October 16, 2024


The human sense of smell is no slouch, research suggests, with scientists revealing that we are much more sensitive to the sequence of smells captured by a sniff than previously thought.

Charles Darwin is one of those who decried our sense of smell, suggesting that it is “of very little service” to humans, while scientists have long thought that our sense of smell is rather sluggish.

“Intuitively, each sniff feels like taking a long-exposure shot of the chemical environment,” said Dr Wen Zhou, co-author of the research from the Chinese Academy of Sciences, adding that when an odor is detected, it may seem like one smell, rather than a perceptible mixture of smells that arrived at different times. “Sniffs are also separated in time, occurring seconds apart,” she said.

But now researchers have revealed that our sense of smell works much faster than previously thought, suggesting that we are just as sensitive to rapid changes in smells as we are to rapid changes in color.

A key challenge in investigating our sense of smell, Zhou said, is that it has been difficult to create a setup that allows different odorants to be presented in a precise sequence in time within a single sniff.

However, writing in the journal Nature Human BehaviorZhou and colleagues report how they did this by creating an apparatus in which two bottles containing different flavors were attached to a nose piece with tubes of different lengths. These tubes were equipped with miniature check valves that were opened by taking a sniff.

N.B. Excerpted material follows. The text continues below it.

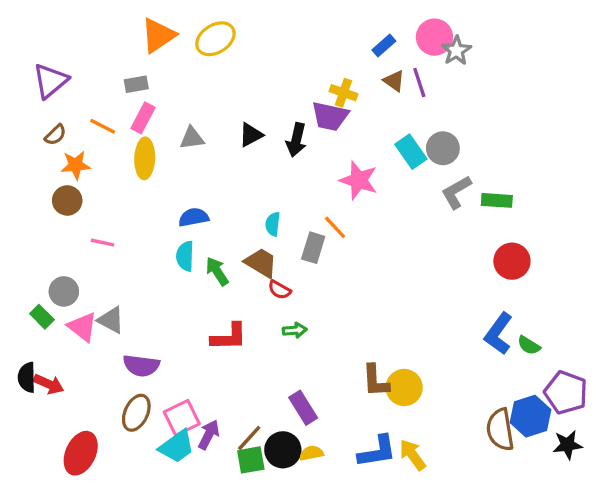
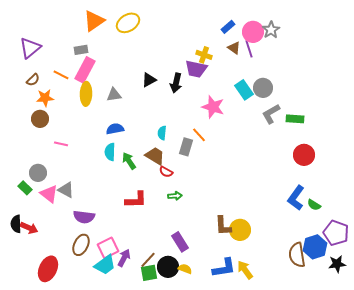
pink circle: (434, 37) -> (253, 32), moved
pink rectangle: (143, 118) -> (85, 70), size x1.4
gray triangle: (192, 138) -> (114, 95), moved
yellow semicircle: (311, 453) -> (185, 269), turned 32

The setup meant that the two scents reached the nose at slightly different times during a single sniff, with an accuracy of 18 milliseconds (ms).

The team then conducted a series of experiments involving 229 participants.

In one experiment, participants were presented with an apple-like smell and a floral scent, connected to the apparatus with different lengths of tubes which meant that one scent would reach the nose approximately 120-180ms before the other. Participants were then asked to sniff the apparatus twice and report whether the order of the odors was the same or reversed.

The team found participants were correct in 597 out of 952 trials (63% of the time), with similar results when another 70 participants performed the trials with lemon-like and onion-like odors.

Further tests, including those who performed exceptionally well on these trials, revealed that participants performed better than chance even when two odors arrived at the nose only 40-80 ms apart. The team said this interval was about 10 times shorter than previously thought to be necessary for people to distinguish between two odors presented in one order and in the reverse order.

Although participants could see that the odor changed when the order of odors was changed, they found it more difficult to identify which odor actually came first. They outperformed chance on this task only for the lemon and onion-like odors, and then only when the odors reached the nose with an average time difference of 167ms. In this case, participants tended to report that the overall odor captured in a sniff was more like the first of the two odors delivered—suggesting that the order of odors shapes our perception.

“In general, distinguishing between a few temporal mixtures does not depend on accurately recognizing the order of the constituent odorants,” Zhou said. “Instead, it appears to be driven by a mechanism that operates on a much faster time scale than that involved in the sequence recognition of mixture components.”